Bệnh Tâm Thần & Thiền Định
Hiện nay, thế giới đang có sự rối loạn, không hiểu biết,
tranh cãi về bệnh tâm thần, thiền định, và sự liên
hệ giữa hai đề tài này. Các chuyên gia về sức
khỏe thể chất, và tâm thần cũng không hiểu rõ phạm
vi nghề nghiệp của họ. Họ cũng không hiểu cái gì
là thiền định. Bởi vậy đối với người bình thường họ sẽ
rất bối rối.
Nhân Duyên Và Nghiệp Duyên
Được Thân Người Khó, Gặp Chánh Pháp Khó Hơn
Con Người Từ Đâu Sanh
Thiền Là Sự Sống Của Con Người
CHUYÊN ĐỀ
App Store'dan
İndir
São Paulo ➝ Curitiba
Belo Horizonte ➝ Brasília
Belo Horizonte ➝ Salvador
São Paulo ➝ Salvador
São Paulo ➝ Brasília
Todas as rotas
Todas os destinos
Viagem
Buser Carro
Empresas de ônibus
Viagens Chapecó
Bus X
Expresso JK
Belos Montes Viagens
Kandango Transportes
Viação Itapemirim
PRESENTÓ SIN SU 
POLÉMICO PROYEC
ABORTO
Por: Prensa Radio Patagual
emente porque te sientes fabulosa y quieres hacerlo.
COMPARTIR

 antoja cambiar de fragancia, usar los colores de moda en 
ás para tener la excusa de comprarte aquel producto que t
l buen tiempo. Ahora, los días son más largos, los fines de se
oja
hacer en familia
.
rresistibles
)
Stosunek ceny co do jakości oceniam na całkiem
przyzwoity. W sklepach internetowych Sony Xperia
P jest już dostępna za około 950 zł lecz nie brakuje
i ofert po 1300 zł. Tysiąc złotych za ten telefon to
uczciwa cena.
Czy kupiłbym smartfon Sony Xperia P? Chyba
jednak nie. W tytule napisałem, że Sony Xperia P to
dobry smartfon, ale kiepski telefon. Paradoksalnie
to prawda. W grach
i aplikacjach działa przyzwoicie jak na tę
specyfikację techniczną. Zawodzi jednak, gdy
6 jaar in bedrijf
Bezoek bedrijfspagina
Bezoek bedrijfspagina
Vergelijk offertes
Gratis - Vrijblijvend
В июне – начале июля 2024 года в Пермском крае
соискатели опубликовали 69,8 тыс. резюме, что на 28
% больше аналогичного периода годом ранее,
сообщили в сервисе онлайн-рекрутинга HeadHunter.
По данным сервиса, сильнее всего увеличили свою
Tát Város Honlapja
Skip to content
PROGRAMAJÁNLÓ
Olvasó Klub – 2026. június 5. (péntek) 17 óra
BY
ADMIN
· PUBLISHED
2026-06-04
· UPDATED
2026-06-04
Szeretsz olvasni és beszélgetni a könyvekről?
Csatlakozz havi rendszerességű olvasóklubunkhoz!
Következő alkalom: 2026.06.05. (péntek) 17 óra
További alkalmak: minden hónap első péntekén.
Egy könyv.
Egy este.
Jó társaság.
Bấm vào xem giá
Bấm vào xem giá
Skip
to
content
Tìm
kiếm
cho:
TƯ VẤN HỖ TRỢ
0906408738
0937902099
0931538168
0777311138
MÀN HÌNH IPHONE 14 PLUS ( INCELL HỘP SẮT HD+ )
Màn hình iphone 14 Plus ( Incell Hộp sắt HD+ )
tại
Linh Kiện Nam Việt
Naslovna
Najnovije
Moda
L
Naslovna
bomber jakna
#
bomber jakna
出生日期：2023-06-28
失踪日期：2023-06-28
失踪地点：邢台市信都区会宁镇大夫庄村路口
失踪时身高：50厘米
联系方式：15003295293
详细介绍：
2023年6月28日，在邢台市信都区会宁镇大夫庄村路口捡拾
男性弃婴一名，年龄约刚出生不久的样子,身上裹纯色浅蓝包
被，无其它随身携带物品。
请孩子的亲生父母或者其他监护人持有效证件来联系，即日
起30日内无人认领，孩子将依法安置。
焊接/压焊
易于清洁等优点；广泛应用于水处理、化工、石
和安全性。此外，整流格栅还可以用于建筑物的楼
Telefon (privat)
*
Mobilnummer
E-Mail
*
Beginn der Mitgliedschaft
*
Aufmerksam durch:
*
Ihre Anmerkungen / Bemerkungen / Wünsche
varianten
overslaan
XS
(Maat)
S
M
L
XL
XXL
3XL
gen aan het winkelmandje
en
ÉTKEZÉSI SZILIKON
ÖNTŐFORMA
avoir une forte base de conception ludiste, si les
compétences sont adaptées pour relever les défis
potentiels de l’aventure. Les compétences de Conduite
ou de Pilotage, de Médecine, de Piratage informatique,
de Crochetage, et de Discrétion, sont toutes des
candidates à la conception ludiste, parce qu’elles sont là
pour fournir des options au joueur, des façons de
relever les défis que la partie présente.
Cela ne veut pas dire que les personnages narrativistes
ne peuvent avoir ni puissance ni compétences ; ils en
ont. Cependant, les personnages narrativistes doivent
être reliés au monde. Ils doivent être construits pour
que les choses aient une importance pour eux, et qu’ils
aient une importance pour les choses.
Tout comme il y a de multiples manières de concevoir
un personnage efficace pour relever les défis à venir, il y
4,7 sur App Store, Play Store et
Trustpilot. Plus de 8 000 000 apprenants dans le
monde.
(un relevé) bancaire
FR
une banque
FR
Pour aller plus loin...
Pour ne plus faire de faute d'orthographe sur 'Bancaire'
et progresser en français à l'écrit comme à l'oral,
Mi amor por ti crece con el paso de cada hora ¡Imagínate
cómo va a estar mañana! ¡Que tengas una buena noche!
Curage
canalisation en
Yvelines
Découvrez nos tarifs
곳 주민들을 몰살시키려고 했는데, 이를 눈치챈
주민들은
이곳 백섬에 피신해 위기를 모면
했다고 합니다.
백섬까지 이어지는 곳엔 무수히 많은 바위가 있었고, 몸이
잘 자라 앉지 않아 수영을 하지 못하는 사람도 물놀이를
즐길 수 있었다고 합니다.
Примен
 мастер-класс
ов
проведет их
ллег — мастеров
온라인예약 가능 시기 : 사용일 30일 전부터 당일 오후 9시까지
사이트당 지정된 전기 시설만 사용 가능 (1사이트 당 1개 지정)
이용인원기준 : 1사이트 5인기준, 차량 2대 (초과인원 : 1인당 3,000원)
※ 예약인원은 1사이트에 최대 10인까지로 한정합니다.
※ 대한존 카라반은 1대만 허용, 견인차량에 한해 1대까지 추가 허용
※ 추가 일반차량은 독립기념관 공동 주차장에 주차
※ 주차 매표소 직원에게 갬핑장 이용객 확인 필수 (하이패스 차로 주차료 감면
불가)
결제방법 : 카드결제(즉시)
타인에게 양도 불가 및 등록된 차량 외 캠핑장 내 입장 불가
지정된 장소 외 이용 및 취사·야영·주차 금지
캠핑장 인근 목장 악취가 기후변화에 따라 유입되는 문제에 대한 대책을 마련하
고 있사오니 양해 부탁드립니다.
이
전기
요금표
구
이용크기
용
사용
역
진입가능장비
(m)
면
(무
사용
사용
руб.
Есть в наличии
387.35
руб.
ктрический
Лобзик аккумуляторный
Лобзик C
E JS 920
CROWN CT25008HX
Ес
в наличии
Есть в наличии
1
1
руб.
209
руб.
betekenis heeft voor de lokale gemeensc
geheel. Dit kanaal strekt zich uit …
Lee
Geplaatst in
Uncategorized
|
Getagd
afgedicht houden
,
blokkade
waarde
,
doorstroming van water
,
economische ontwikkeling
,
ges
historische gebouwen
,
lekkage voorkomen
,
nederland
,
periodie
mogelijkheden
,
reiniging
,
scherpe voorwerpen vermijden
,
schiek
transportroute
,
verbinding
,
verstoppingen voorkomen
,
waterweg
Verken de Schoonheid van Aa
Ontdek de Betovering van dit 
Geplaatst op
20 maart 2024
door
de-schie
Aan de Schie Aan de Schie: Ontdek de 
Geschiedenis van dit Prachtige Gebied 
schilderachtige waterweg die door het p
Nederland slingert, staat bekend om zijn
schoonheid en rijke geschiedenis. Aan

+===+

_WHAT TO DO_. Copy the rows verbatim, starting at their first line and stopping after the line that contains "Jó társaság.", with both of those lines included.

_TASK OUTPUT_.
Bệnh Tâm Thần & Thiền Định
Hiện nay, thế giới đang có sự rối loạn, không hiểu biết,
tranh cãi về bệnh tâm thần, thiền định, và sự liên
hệ giữa hai đề tài này. Các chuyên gia về sức
khỏe thể chất, và tâm thần cũng không hiểu rõ phạm
vi nghề nghiệp của họ. Họ cũng không hiểu cái gì
là thiền định. Bởi vậy đối với người bình thường họ sẽ
rất bối rối.
Nhân Duyên Và Nghiệp Duyên
Được Thân Người Khó, Gặp Chánh Pháp Khó Hơn
Con Người Từ Đâu Sanh
Thiền Là Sự Sống Của Con Người
CHUYÊN ĐỀ
App Store'dan
İndir
São Paulo ➝ Curitiba
Belo Horizonte ➝ Brasília
Belo Horizonte ➝ Salvador
São Paulo ➝ Salvador
São Paulo ➝ Brasília
Todas as rotas
Todas os destinos
Viagem
Buser Carro
Empresas de ônibus
Viagens Chapecó
Bus X
Expresso JK
Belos Montes Viagens
Kandango Transportes
Viação Itapemirim
PRESENTÓ SIN SU 
POLÉMICO PROYEC
ABORTO
Por: Prensa Radio Patagual
emente porque te sientes fabulosa y quieres hacerlo.
COMPARTIR

 antoja cambiar de fragancia, usar los colores de moda en 
ás para tener la excusa de comprarte aquel producto que t
l buen tiempo. Ahora, los días son más largos, los fines de se
oja
hacer en familia
.
rresistibles
)
Stosunek ceny co do jakości oceniam na całkiem
przyzwoity. W sklepach internetowych Sony Xperia
P jest już dostępna za około 950 zł lecz nie brakuje
i ofert po 1300 zł. Tysiąc złotych za ten telefon to
uczciwa cena.
Czy kupiłbym smartfon Sony Xperia P? Chyba
jednak nie. W tytule napisałem, że Sony Xperia P to
dobry smartfon, ale kiepski telefon. Paradoksalnie
to prawda. W grach
i aplikacjach działa przyzwoicie jak na tę
specyfikację techniczną. Zawodzi jednak, gdy
6 jaar in bedrijf
Bezoek bedrijfspagina
Bezoek bedrijfspagina
Vergelijk offertes
Gratis - Vrijblijvend
В июне – начале июля 2024 года в Пермском крае
соискатели опубликовали 69,8 тыс. резюме, что на 28
% больше аналогичного периода годом ранее,
сообщили в сервисе онлайн-рекрутинга HeadHunter.
По данным сервиса, сильнее всего увеличили свою
Tát Város Honlapja
Skip to content
PROGRAMAJÁNLÓ
Olvasó Klub – 2026. június 5. (péntek) 17 óra
BY
ADMIN
· PUBLISHED
2026-06-04
· UPDATED
2026-06-04
Szeretsz olvasni és beszélgetni a könyvekről?
Csatlakozz havi rendszerességű olvasóklubunkhoz!
Következő alkalom: 2026.06.05. (péntek) 17 óra
További alkalmak: minden hónap első péntekén.
Egy könyv.
Egy este.
Jó társaság.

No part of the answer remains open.